Turkey strike kills 35; Kurds decry 'massacre'

30 Dec, 2011

Turkish warplanes launched air strikes against suspected Kurdish militants in northern Iraq near the Turkish border overnight, the military said on Thursday, but local officials said the attack killed 35 smugglers who were mistaken for guerrillas.
The Turkish military confirmed it had launched the strikes after unmanned drones spotted suspected rebels of the Kurdistan Workers' Party (PKK), but said there were no civilians in the area and it was investigating the incident. The attack, which Turkey's largest pro-Kurdish party called a "crime against humanity", sparked clashes between hundreds of stone-throwing protesters and police in Diyarbakir, the largest city in Turkey's restive mainly Kurdish south-east.
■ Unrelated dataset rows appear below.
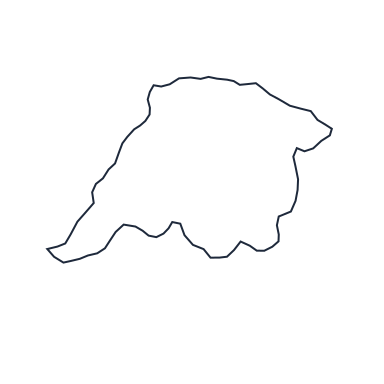 São Domingos das Dores, Minas Gerais, Brazil (Albers equal-area conic projection), rotated 220°
{"feature_id": "56859067B13750100208700", "entity_name": "São Domingos das Dores", "entity_type": "district", "adm_level": 2, "iso_a3": "BRA", "parent_name": "Brazil", "parent_adm1": "Minas Gerais", "projection": "albers", "projection_center": [-42.029, -19.515], "detail": "fine", "context": "isolated", "style": "outline", "palette": "slate", "viewbox_px": 384, "rotation_deg": 220, "n_neighbors": 0, "source": "geoboundaries", "source_scale": "gbopen_adm2", "svg_char_len": 1230}
<svg xmlns="http://www.w3.org/2000/svg" viewBox="0 0 384 384"><g transform="rotate(220 192 192)"><path d="M290.0,249.1L288.6,241.5L285.4,234.4L278.4,229.5L274.3,224.1L273.4,216.4L274.5,209.5L276.6,202.9L277.0,192.6L276.6,184.5L273.4,175.4L269.3,164.4L270.4,155.7L269.0,145.2L270.8,136.4L268.3,127.6L260.2,120.4L260.4,108.4L260.7,95.6L257.7,81.4L256.0,71.1L260.0,63.7L266.2,55.3L256.0,53.7L245.1,55.3L240.7,61.0L235.0,68.7L230.9,76.5L225.2,84.1L222.5,92.9L223.6,101.8L224.8,112.3L223.4,123.1L213.1,129.2L204.9,130.6L197.2,130.7L190.3,134.5L187.1,141.8L186.6,149.1L187.8,156.3L180.6,160.2L170.0,154.1L157.3,152.1L146.4,155.7L135.6,153.6L128.7,159.5L123.6,164.9L122.5,174.5L122.9,185.3L113.2,188.0L104.7,188.7L98.9,193.4L95.3,201.7L94.0,209.8L98.2,215.2L105.6,221.1L109.8,229.0L103.7,240.6L107.0,251.8L112.4,261.4L118.9,269.9L129.4,278.3L137.1,284.2L139.9,293.0L132.0,295.5L127.2,303.3L125.8,314.4L122.8,324.0L125.5,330.3L132.7,329.4L142.2,327.9L153.0,330.3L162.4,325.7L172.5,321.0L185.5,318.8L195.0,316.8L204.7,316.8L213.0,316.4L219.0,310.2L224.3,304.8L231.3,303.8L237.3,300.6L245.7,294.9L253.3,290.8L258.1,284.2L266.7,278.8L275.0,270.7L278.3,260.2L283.4,253.0L290.0,249.1Z" fill="none" stroke="#1e293b" stroke-width="2"/></g></svg>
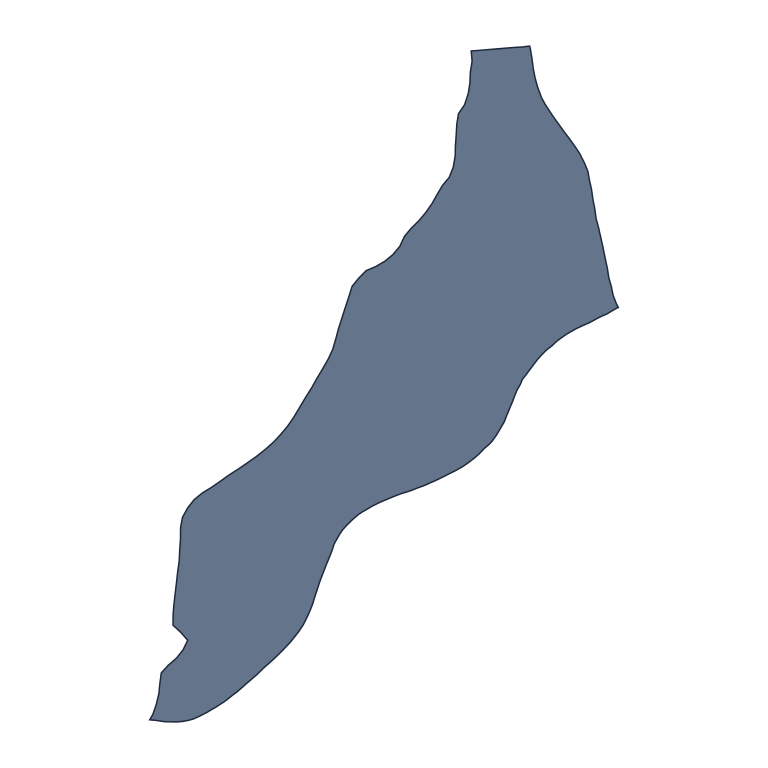 outline of Rakhyah, Hadramawt, Yemen
{"feature_id": "15242507B88244220380617", "entity_name": "Rakhyah", "entity_type": "district", "adm_level": 2, "iso_a3": "YEM", "parent_name": "Yemen", "parent_adm1": "Hadramawt", "projection": "albers", "projection_center": [47.778, 15.473], "detail": "fine", "context": "isolated", "style": "filled", "palette": "slate", "viewbox_px": 768, "rotation_deg": 0, "n_neighbors": 0, "source": "geoboundaries", "source_scale": "gbopen_adm2", "svg_char_len": 4191}
<svg xmlns="http://www.w3.org/2000/svg" viewBox="0 0 768 768"><path d="M471.2,51.0L472.1,61.1L471.3,66.4L470.9,68.7L470.4,71.6L469.9,82.9L468.4,92.6L468.2,93.7L464.6,104.7L458.5,113.7L456.8,124.1L456.2,134.8L455.6,143.7L455.4,145.2L455.2,155.9L453.2,167.3L452.5,169.2L449.2,177.4L442.5,185.4L437.2,194.4L431.9,203.8L429.6,207.0L425.6,212.7L418.8,220.8L411.2,228.3L409.5,230.3L404.5,236.3L399.8,246.4L398.8,247.5L392.8,254.7L384.6,261.4L378.3,265.0L375.7,266.6L374.5,267.1L366.2,270.6L358.8,278.1L352.2,286.2L350.5,291.4L348.9,296.6L345.4,307.2L342.0,317.7L339.8,324.7L338.7,328.0L335.9,338.5L334.0,345.0L332.8,349.2L328.2,359.1L322.8,368.5L317.4,377.6L316.2,379.7L311.9,387.4L310.5,389.6L305.9,396.9L300.2,406.4L294.1,416.7L289.7,423.2L288.1,425.5L283.6,431.0L281.4,433.6L274.0,441.7L265.3,449.4L256.5,456.4L247.7,462.6L238.4,469.0L234.6,471.4L229.0,475.0L224.8,478.0L220.7,481.0L213.0,486.3L211.6,487.3L211.0,487.7L202.7,492.7L196.3,497.9L194.1,499.7L190.2,504.7L187.6,508.0L182.5,517.3L180.6,527.5L180.5,532.1L180.5,532.6L180.5,538.8L179.7,550.4L179.2,561.1L178.4,566.9L177.7,571.7L176.5,582.4L175.9,587.3L175.2,593.5L174.0,603.9L173.1,614.5L173.1,615.4L173.0,625.2L180.8,632.4L187.7,640.3L183.1,649.8L176.6,658.0L169.1,664.6L168.4,665.1L161.3,672.9L159.9,683.2L159.5,686.8L158.9,693.6L158.3,696.0L157.6,698.9L156.3,704.3L154.6,709.3L152.9,714.2L150.7,718.1L149.7,719.8L151.7,720.0L156.2,720.4L160.8,721.1L165.4,721.8L168.2,721.8L170.0,721.8L172.8,721.9L177.3,721.9L182.0,721.5L183.1,721.4L185.0,721.0L188.9,720.2L190.1,719.9L193.8,718.8L194.9,718.3L198.4,716.7L202.7,714.6L203.9,713.9L206.8,712.5L209.4,710.9L211.7,709.5L216.0,707.1L220.0,704.4L223.4,702.3L228.0,698.9L229.1,698.0L232.0,695.6L237.3,691.7L238.5,690.6L240.4,689.0L246.2,683.8L251.5,679.3L252.0,678.8L256.8,674.7L258.4,673.1L260.2,671.4L262.8,668.8L264.2,667.5L269.1,663.2L273.2,659.5L274.7,658.1L277.0,655.9L278.1,654.8L279.2,653.7L282.2,650.8L283.8,649.1L286.8,646.0L290.5,642.0L293.6,638.1L298.1,632.4L298.9,631.4L303.3,624.7L304.2,622.9L305.5,620.4L306.1,619.2L308.0,615.2L309.9,610.9L311.5,607.0L313.1,602.7L313.9,599.7L314.3,598.4L315.9,593.5L316.8,591.0L317.5,588.6L319.1,583.7L320.4,580.0L320.7,579.1L321.4,577.5L322.3,574.9L322.7,574.0L323.9,570.9L326.4,564.5L326.7,563.6L327.0,563.1L328.3,559.9L329.0,558.2L330.9,553.5L332.4,549.5L334.0,544.3L335.7,541.2L336.9,539.1L340.0,533.6L340.9,532.4L342.5,530.0L343.1,529.3L346.6,525.4L350.0,522.1L352.1,520.0L353.8,518.5L355.2,517.3L358.3,514.6L361.7,512.3L362.9,511.5L364.0,511.0L367.8,508.8L372.2,506.1L376.5,504.0L380.8,501.9L385.7,499.9L390.6,497.8L395.8,495.7L401.3,493.6L403.3,493.0L406.3,492.1L408.5,491.4L411.5,490.4L416.7,488.3L421.6,486.5L422.5,486.2L426.2,484.7L430.8,482.6L432.6,481.8L435.4,480.6L440.4,478.2L443.2,476.8L444.7,476.1L448.7,474.0L456.0,470.4L460.6,467.7L462.8,466.5L469.3,462.0L473.6,458.6L474.8,457.7L479.2,453.8L484.0,448.8L484.1,448.6L489.1,444.4L492.2,441.1L496.3,435.3L497.1,434.0L498.4,431.9L501.9,425.8L504.1,422.2L504.8,420.5L505.7,418.2L507.2,414.2L507.6,413.5L509.1,409.7L510.3,406.8L511.0,405.1L512.9,400.8L514.5,396.2L516.0,392.7L517.0,390.1L518.0,388.5L520.2,384.6L522.4,379.4L524.0,377.4L526.4,374.3L529.5,370.0L530.6,368.6L533.6,364.6L536.2,361.2L537.6,359.4L541.7,354.8L544.9,351.6L546.6,350.0L548.7,348.3L551.6,346.1L555.3,342.6L556.8,341.2L559.9,338.9L562.1,337.3L564.6,335.5L566.4,334.3L571.0,331.6L572.1,331.0L576.3,328.6L582.7,325.6L589.4,322.7L589.5,322.6L593.5,320.5L597.2,318.4L602.1,316.0L604.1,315.2L607.0,313.9L611.9,310.9L616.2,308.5L618.3,307.4L616.4,303.8L613.2,295.5L612.1,290.5L611.5,287.2L610.5,283.7L608.8,277.6L607.2,267.5L606.8,265.8L605.6,260.3L605.2,258.2L604.0,252.6L602.9,246.8L602.0,243.1L600.9,237.9L599.3,231.2L598.9,229.0L597.0,221.8L596.2,219.1L594.6,207.7L593.1,200.5L592.9,199.1L591.5,189.3L589.5,180.3L589.2,178.7L587.8,171.1L584.2,162.5L579.5,153.2L574.7,146.1L572.7,143.3L569.3,138.6L565.1,133.0L563.3,130.6L559.0,124.6L557.7,122.8L555.4,119.7L552.0,114.8L545.8,105.3L545.7,105.2L545.4,104.7L541.5,97.7L539.5,92.1L537.7,87.3L535.1,78.0L533.1,67.9L532.8,64.9L532.0,58.6L530.3,48.5L529.7,46.1L526.0,46.5L523.7,46.9L514.8,47.4L471.2,51.0Z" fill="#64748b" stroke="#1e293b" stroke-width="1.5"/></svg>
Police responded by firing water cannon and tear gas at the demonstrators. Seven people were detained. One police officer was hurt after being hit by a stone, witnesses said. "We have 30 corpses, all of them are burned. The state knew that these people were smuggling in the region. This kind of incident is unacceptable. They were hit from the air," said Fehmi Yaman, mayor of Uludere in Sirnak province. The Sirnak governor's office said 35 people had been killed and one wounded during an operation near the border with Uludere district.
The pro-Kurdish Peace and Democracy Party (BDP) said party leaders were heading for the area and that it would hold demonstrations in Istanbul and elsewhere to protest the deaths. "This is a massacre," BDP Deputy Chairwoman Gultan Kisanak told a news conference in Diyarbakir.
"This country's warplanes bombed a group of 50 of its citizens to destroy them. This is a war crime and a crime against humanity," she said. The Turkish military said it had learnt the PKK had sent many militants to the Sinat-Haftanin area, where the strikes occurred in northern Iraq, to retaliate after recent militant losses in clashes.